Text shown
--

The resulting 2003 Policy represented a welcomed expansion of what CRA had traditionally considered political activities. In particular, it acknowledged the Accord’s observation of the need for the federal government to openly engage the voluntary sector. It also recognized the sector’s criticism of CRA’s previously restrictive view, which prevented the charitable sector from informing the public about issues of concern or participating adequately in the process of developing public policy.32

The 2003 Policy provides guidance in clarifying the difference between political and charitable purposes. The following is a brief summary of the key provisions of the 2003 Policy.33 The 2003 Policy echoes the law in the McGovern case in that it states that political purposes are those that seek to:

• further the interests of a particular political party; or support a political party or candidate for public office; or

• retain, oppose, or change the law, policy, or decision of any level of government in Canada or a foreign country.34

Even if a charity does not have an express political purpose, its activities will be examined in order to determine if it has adopted an unstated collateral political purpose.35 In this regard, if the charity is carrying out an activity that becomes predominant and is no longer subordinate to one of its stated charitable purposes, CRA may determine that the charity is pursuing an unstated collateral political purpose, an unstated non-charitable purpose, or an unstated charitable purpose.

In order to clarify what activities are political in nature that may or may not be conducted by charities, the 2003 Policy categorizes such activities into three types, namely, charitable activities that are permitted without limits, prohibited partisan political activities, and permissible non-partisan political activities to which charities can only devote a limited extent of their resources.36 A few of the highlights of each type are set out below.

--

Material shown
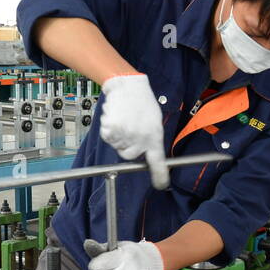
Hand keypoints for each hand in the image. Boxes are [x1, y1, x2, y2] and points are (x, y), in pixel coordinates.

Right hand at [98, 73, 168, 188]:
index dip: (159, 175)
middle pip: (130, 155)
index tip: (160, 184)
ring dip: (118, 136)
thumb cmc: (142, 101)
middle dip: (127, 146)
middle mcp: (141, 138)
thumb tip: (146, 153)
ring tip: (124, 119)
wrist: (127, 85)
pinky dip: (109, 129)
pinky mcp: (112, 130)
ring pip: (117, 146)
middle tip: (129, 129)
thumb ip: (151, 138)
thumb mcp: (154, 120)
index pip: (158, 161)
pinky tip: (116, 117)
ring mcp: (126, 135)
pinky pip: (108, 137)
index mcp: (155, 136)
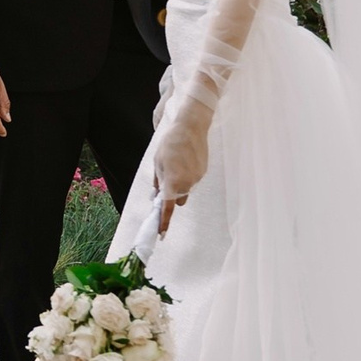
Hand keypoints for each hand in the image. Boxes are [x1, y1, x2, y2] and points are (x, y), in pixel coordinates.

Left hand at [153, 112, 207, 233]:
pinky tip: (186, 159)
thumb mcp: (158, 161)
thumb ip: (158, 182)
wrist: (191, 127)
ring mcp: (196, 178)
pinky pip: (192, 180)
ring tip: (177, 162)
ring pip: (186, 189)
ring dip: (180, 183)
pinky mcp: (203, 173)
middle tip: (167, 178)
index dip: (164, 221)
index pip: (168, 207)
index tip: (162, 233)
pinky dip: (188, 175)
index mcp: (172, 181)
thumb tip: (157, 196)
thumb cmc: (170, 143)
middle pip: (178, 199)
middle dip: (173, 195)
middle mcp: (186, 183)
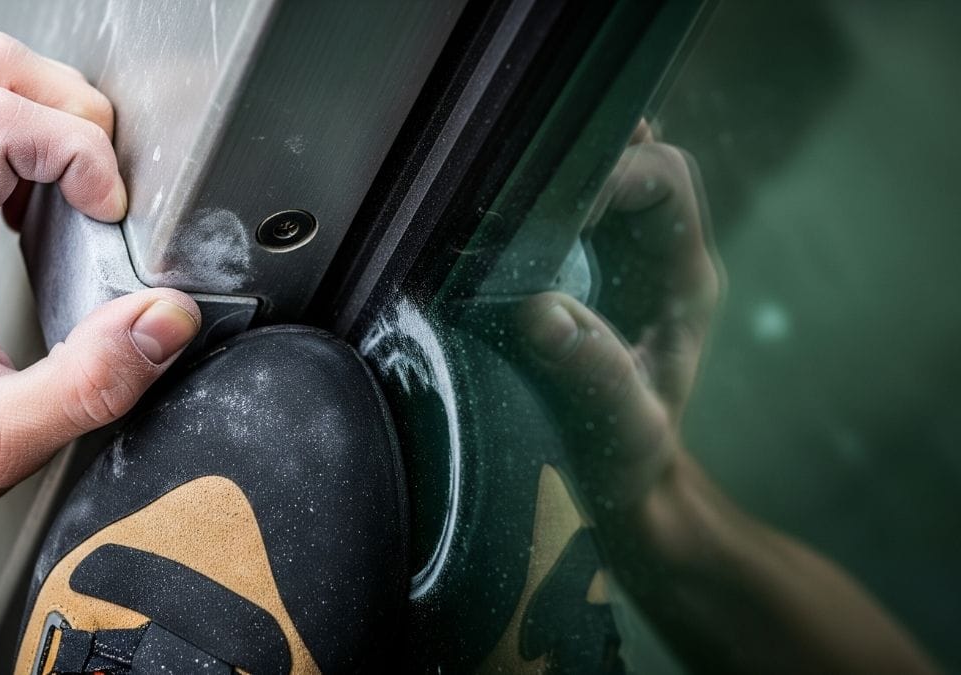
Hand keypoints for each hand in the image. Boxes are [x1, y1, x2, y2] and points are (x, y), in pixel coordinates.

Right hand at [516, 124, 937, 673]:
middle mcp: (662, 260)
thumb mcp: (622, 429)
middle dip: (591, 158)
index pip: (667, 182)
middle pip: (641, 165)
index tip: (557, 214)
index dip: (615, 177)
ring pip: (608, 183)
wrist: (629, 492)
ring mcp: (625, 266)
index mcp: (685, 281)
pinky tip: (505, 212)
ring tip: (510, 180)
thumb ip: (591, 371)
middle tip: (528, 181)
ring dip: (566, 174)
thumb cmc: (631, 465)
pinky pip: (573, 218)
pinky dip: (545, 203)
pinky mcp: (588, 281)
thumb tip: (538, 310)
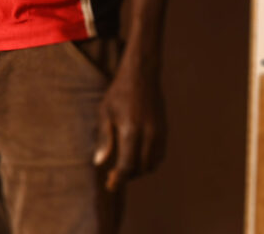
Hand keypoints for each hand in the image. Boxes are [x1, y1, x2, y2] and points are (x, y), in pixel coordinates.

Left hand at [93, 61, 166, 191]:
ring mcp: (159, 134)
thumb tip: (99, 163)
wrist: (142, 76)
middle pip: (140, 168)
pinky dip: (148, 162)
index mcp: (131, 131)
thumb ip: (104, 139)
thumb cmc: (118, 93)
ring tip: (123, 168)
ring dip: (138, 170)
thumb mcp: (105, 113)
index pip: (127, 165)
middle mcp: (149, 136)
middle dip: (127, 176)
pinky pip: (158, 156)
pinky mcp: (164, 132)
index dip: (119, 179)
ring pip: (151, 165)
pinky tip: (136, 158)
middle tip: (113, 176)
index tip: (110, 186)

--

Exercise details
Transcribe the part of the passage on the 2003 Policy that begins with the words "Even if a charity" and ends with "unstated charitable purpose.". Work only from the passage on the 2003 Policy, not from the items.

Answer to this task
Even if a charity does not have an express political purpose, its activities will be examined in order to determine if it has adopted an unstated collateral political purpose.35 In this regard, if the charity is carrying out an activity that becomes predominant and is no longer subordinate to one of its stated charitable purposes, CRA may determine that the charity is pursuing an unstated collateral political purpose, an unstated non-charitable purpose, or an unstated charitable purpose.